Giosué Calaciura est né à Palerme en 1960. Il est journaliste à Rome. Ses premiers récits sont sortis dans des revues :Il Sole 24 Ore, Lo Straniero, Nuovi Argomenti… et anthologies comme Luna nuova, è Sud : Racconti dalla frontière, presentata Giovanna de Angelis (Einaudi, 2000).

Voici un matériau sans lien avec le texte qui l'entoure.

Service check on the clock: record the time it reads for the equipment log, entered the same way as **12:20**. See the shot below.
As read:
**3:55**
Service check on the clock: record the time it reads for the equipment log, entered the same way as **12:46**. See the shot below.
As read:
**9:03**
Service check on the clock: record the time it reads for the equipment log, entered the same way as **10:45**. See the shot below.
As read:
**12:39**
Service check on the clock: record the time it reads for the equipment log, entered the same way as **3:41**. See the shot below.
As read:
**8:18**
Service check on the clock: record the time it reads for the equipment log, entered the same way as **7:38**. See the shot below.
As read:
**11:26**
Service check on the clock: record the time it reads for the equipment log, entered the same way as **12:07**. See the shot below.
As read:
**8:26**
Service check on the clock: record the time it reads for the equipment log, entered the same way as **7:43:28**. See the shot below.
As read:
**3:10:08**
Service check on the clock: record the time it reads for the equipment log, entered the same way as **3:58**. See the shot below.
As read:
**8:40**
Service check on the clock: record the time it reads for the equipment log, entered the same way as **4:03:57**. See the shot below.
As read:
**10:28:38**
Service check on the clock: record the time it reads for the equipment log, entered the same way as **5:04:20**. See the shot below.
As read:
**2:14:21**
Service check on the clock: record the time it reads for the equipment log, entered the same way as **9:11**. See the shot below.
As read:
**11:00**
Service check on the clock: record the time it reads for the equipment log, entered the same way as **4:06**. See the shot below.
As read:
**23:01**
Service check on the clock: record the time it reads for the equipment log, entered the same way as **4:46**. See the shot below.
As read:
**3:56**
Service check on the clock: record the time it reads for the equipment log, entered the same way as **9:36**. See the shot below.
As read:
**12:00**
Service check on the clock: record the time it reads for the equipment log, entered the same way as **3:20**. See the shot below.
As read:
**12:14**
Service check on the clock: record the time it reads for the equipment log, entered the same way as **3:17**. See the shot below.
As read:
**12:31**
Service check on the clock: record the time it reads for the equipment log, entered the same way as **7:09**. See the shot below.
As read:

Malacarne paru en1998 a été traduit et publié en France en 2007

 

Malacarne , premier roman de Giosué Calaciura se présente comme un long monologue d’un petit mafieux qui décrit devant un juge son parcours au sein de Cosa Nostra. Mais il convient de dépasser cette histoire car il ne s’agit pas seulement de la confession d’un repenti. La langue employée n’a rien du réalisme que l’on pourrait attendre d’un individu issu d’un quartier miséreux et défavorisé. Le livre n’appartient pas à la catégorie des récits journalistiques. Il s’agit davantage d’une biographie pour ainsi dire “archétypale” qui mêle étroitement des éléments dun comique grotesque et traits où pointent la fatalité, le tragique de la vie et de la mort. L’existence est donnée comme un piège qui peut saisir toute personne qui passe à sa portée, ou qui ira s’en saisir par le meurtre, l’assassinat bien préparé, les larcins, les trafics –la drogue en particulier, qui est d’un bon rapport-, la vendetta jusqu’à l’extermination, les guerres de territoire, les enlèvements, le racket aussi. Le coupable n’en finit pas de dérouler naïvement la liste de ses méfaits, happé dans le tourbillon de crimes où son visage change sans cesse. Le voici gamin chapardeur et malfaisant, pauvre diable esclave et bourreau, chef de bande ou exécutant ; à la fin des fins, quelle que soit l’issue, c’est la guillotine qui l’attend! Ce tournoiement instaure le vertige. Calaciura lui donne une expression d’un baroque recherché. Son écriture très personnelle y trouve une élégance stylistique qui accentue la distance entre la vulgarité du sujet décrit et l’attrait de son expression. Les évocations poétiques et les événements horribles se mêlent dans un torrent discursif qui emporte tout sur son passage, dans un magma fait de désespoir et de comique sombre et grotesque, un déchaînement continu qui touche par moments au surréalisme. L’American Psycho di Bret Easton Ellis nous a montré comment produire, à partir d’un délire une publication au succès mondial. Tel n’est pas le cas de Malacarne. Malacarne n’est pas un psychotique qui donne libre cours à sa folie, mais un jeune homme déboussolé, sous l’emprise de pouvoirs occultes dont il est esclave dans la société où il vit. Un épouvantail et un guignol, condamné à faire le mal et à faire rire de lui. Un rire pourtant qui fait froid dans le dos. Derrière ce coupable innocent l’auteur fait lever l’ombre d’une société livrée à la mafia bien sûr, mais tout comme n’importe quel groupe humain où sont reliés le pouvoir officiel et des puissances occultes.